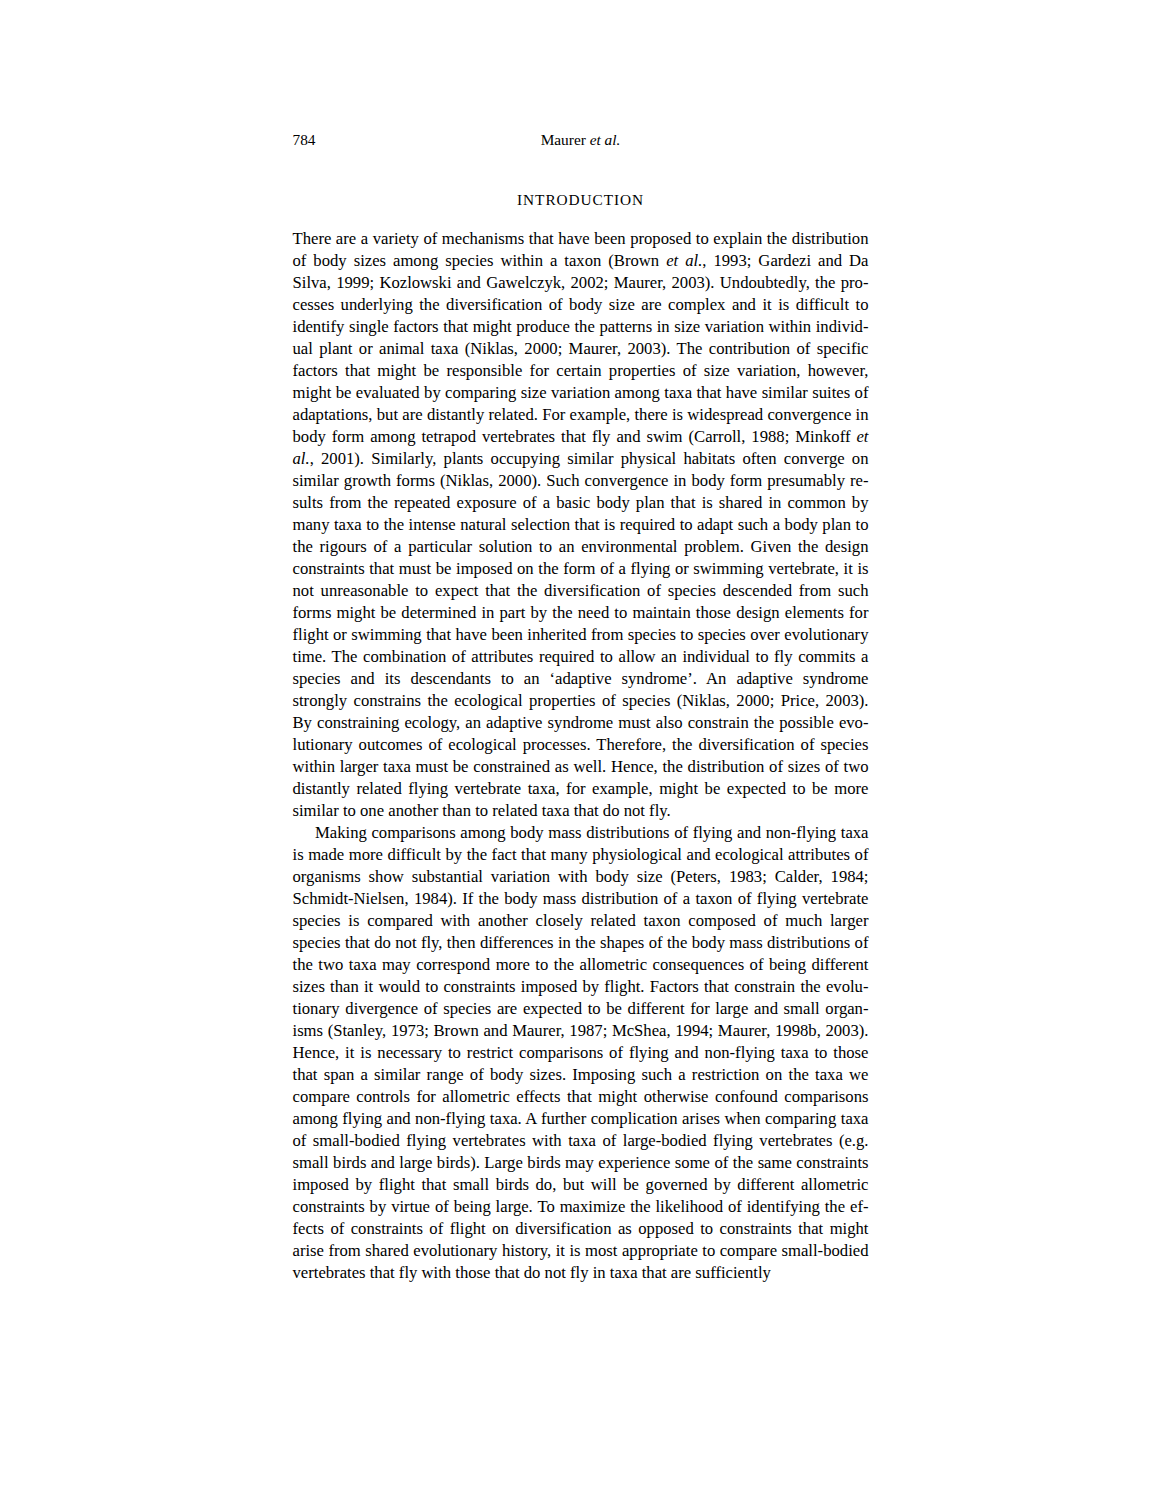784 Maurer et al.
INTRODUCTION
There are a variety of mechanisms that have been proposed to explain the distribution of body sizes among species within a taxon (Brown et al., 1993; Gardezi and Da Silva, 1999; Kozlowski and Gawelczyk, 2002; Maurer, 2003). Undoubtedly, the processes underlying the diversification of body size are complex and it is difficult to identify single factors that might produce the patterns in size variation within individual plant or animal taxa (Niklas, 2000; Maurer, 2003). The contribution of specific factors that might be responsible for certain properties of size variation, however, might be evaluated by comparing size variation among taxa that have similar suites of adaptations, but are distantly related. For example, there is widespread convergence in body form among tetrapod vertebrates that fly and swim (Carroll, 1988; Minkoff et al., 2001). Similarly, plants occupying similar physical habitats often converge on similar growth forms (Niklas, 2000). Such convergence in body form presumably results from the repeated exposure of a basic body plan that is shared in common by many taxa to the intense natural selection that is required to adapt such a body plan to the rigours of a particular solution to an environmental problem. Given the design constraints that must be imposed on the form of a flying or swimming vertebrate, it is not unreasonable to expect that the diversification of species descended from such forms might be determined in part by the need to maintain those design elements for flight or swimming that have been inherited from species to species over evolutionary time. The combination of attributes required to allow an individual to fly commits a species and its descendants to an ‘adaptive syndrome’. An adaptive syndrome strongly constrains the ecological properties of species (Niklas, 2000; Price, 2003). By constraining ecology, an adaptive syndrome must also constrain the possible evolutionary outcomes of ecological processes. Therefore, the diversification of species within larger taxa must be constrained as well. Hence, the distribution of sizes of two distantly related flying vertebrate taxa, for example, might be expected to be more similar to one another than to related taxa that do not fly.
Making comparisons among body mass distributions of flying and non-flying taxa is made more difficult by the fact that many physiological and ecological attributes of organisms show substantial variation with body size (Peters, 1983; Calder, 1984; Schmidt-Nielsen, 1984). If the body mass distribution of a taxon of flying vertebrate species is compared with another closely related taxon composed of much larger species that do not fly, then differences in the shapes of the body mass distributions of the two taxa may correspond more to the allometric consequences of being different sizes than it would to constraints imposed by flight. Factors that constrain the evolutionary divergence of species are expected to be different for large and small organisms (Stanley, 1973; Brown and Maurer, 1987; McShea, 1994; Maurer, 1998b, 2003). Hence, it is necessary to restrict comparisons of flying and non-flying taxa to those that span a similar range of body sizes. Imposing such a restriction on the taxa we compare controls for allometric effects that might otherwise confound comparisons among flying and non-flying taxa. A further complication arises when comparing taxa of small-bodied flying vertebrates with taxa of large-bodied flying vertebrates (e.g. small birds and large birds). Large birds may experience some of the same constraints imposed by flight that small birds do, but will be governed by different allometric constraints by virtue of being large. To maximize the likelihood of identifying the effects of constraints of flight on diversification as opposed to constraints that might arise from shared evolutionary history, it is most appropriate to compare small-bodied vertebrates that fly with those that do not fly in taxa that are sufficiently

= Exercise =
The whole listing above, word for word: repeat it with the pictures excluded.

= Response to the task =
784 Maurer et al.
INTRODUCTION
There are a variety of mechanisms that have been proposed to explain the distribution of body sizes among species within a taxon (Brown et al., 1993; Gardezi and Da Silva, 1999; Kozlowski and Gawelczyk, 2002; Maurer, 2003). Undoubtedly, the processes underlying the diversification of body size are complex and it is difficult to identify single factors that might produce the patterns in size variation within individual plant or animal taxa (Niklas, 2000; Maurer, 2003). The contribution of specific factors that might be responsible for certain properties of size variation, however, might be evaluated by comparing size variation among taxa that have similar suites of adaptations, but are distantly related. For example, there is widespread convergence in body form among tetrapod vertebrates that fly and swim (Carroll, 1988; Minkoff et al., 2001). Similarly, plants occupying similar physical habitats often converge on similar growth forms (Niklas, 2000). Such convergence in body form presumably results from the repeated exposure of a basic body plan that is shared in common by many taxa to the intense natural selection that is required to adapt such a body plan to the rigours of a particular solution to an environmental problem. Given the design constraints that must be imposed on the form of a flying or swimming vertebrate, it is not unreasonable to expect that the diversification of species descended from such forms might be determined in part by the need to maintain those design elements for flight or swimming that have been inherited from species to species over evolutionary time. The combination of attributes required to allow an individual to fly commits a species and its descendants to an ‘adaptive syndrome’. An adaptive syndrome strongly constrains the ecological properties of species (Niklas, 2000; Price, 2003). By constraining ecology, an adaptive syndrome must also constrain the possible evolutionary outcomes of ecological processes. Therefore, the diversification of species within larger taxa must be constrained as well. Hence, the distribution of sizes of two distantly related flying vertebrate taxa, for example, might be expected to be more similar to one another than to related taxa that do not fly.
Making comparisons among body mass distributions of flying and non-flying taxa is made more difficult by the fact that many physiological and ecological attributes of organisms show substantial variation with body size (Peters, 1983; Calder, 1984; Schmidt-Nielsen, 1984). If the body mass distribution of a taxon of flying vertebrate species is compared with another closely related taxon composed of much larger species that do not fly, then differences in the shapes of the body mass distributions of the two taxa may correspond more to the allometric consequences of being different sizes than it would to constraints imposed by flight. Factors that constrain the evolutionary divergence of species are expected to be different for large and small organisms (Stanley, 1973; Brown and Maurer, 1987; McShea, 1994; Maurer, 1998b, 2003). Hence, it is necessary to restrict comparisons of flying and non-flying taxa to those that span a similar range of body sizes. Imposing such a restriction on the taxa we compare controls for allometric effects that might otherwise confound comparisons among flying and non-flying taxa. A further complication arises when comparing taxa of small-bodied flying vertebrates with taxa of large-bodied flying vertebrates (e.g. small birds and large birds). Large birds may experience some of the same constraints imposed by flight that small birds do, but will be governed by different allometric constraints by virtue of being large. To maximize the likelihood of identifying the effects of constraints of flight on diversification as opposed to constraints that might arise from shared evolutionary history, it is most appropriate to compare small-bodied vertebrates that fly with those that do not fly in taxa that are sufficiently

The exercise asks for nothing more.